Saturday, April 28, 2007

Third World PCs







Nicholas Negroponte is still trying to bring cheap wind-up laptops to third world children the only catch is now he says they will cost $175 instead of $100 and production may not start until October.

The former director of the Massachusetts Institute of Technology Media Lab who now heads the not-for-profit One Laptop Per Child (OLPC) project said that project has been set pack from their original goals by the rising price of materials and changes in the design.

At least seven countries Uruguay, Nigeria, Pakistan, Argentina, Brazil, Thailand, and Libya have expressed interested in buying the Laptops that have a crank so they can be wound by hand.

Quanta Computer, the Taiwanese manufacturer which will assemble the machine has agreed to take a profit of about $3 per laptop and the laptops will work on a low cost version of Windows.

Mr. Negroponte also said that the project was considering shipping the machines to poor schools in the U.S.

While the U.S. is second in the world for personal computers per capita.

There is still a major gap in internet access between the rich and the poor according to the pew research center.

While 82 percent of those living in households with more than $75,000 in income now have internet access only 38 percent of households earning less than $30,000 have internet access.

Only 34 percent of Internet users have logged on using a wireless connection.

We need to close the income gap in internet access by making it cheaper and easy for people to get high speed Internet access at least school if they are unable to afford it at home. More teenagers are using the internet to learn more and research topics but they are also adding content and videos.

According to a recent study by Pew Internet and American Life Project, 57 percent of teenagers who are online, create content for the internet. Another study determines that more than 79% of U.S. broadband Internet users watched video in 2006.

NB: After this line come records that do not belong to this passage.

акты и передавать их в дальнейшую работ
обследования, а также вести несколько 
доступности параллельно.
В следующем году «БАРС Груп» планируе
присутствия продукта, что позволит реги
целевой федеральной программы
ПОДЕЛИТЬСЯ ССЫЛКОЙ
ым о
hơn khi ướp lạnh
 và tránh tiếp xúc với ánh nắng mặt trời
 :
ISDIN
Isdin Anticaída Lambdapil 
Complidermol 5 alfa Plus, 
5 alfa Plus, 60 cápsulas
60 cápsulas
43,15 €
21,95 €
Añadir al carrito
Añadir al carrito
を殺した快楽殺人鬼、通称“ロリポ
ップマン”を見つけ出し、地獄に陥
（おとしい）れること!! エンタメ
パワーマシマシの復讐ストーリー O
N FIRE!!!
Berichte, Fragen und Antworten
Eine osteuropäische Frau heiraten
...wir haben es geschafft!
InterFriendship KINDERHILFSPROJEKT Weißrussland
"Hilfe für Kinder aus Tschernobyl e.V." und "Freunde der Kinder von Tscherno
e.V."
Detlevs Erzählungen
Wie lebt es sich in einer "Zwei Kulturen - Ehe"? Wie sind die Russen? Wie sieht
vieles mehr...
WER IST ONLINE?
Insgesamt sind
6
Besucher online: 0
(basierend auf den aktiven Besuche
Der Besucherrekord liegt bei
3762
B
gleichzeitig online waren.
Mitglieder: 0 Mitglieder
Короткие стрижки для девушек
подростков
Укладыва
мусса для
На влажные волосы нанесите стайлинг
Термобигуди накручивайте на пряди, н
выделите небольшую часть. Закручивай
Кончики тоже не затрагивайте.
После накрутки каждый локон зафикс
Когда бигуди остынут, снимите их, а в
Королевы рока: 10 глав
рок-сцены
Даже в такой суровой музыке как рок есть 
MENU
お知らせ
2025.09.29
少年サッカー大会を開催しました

The U.S. has a long way to go to provide the next generation with internet access so they can use the internet to its full potential.

According to a report in the Economists Intelligence Unit Asian and African nations are catching up to their European counterparts in affordable broadband.

The best way to truely connect the world is to increase the amount of broadband available so that people in third world countries can communicate and add content in the same ways at first world countries. AS the internet connects the world in brand new ways the media is looking at new ways to work with citizen journalists to cover world events. Citizen Journalists can cover events from the perspective of a witness who has lived in the area and knows the people rather then an outsider reporter who is throw into a war zone with little first hand knowledge of the conflict or the people involved.

MySpace is launching a new site for China last Friday. There are already 7.7 million blogs in China with 17.5 million active bloggers. MySpace China will face competition from similar sites like WangYou.com which has 11 million users.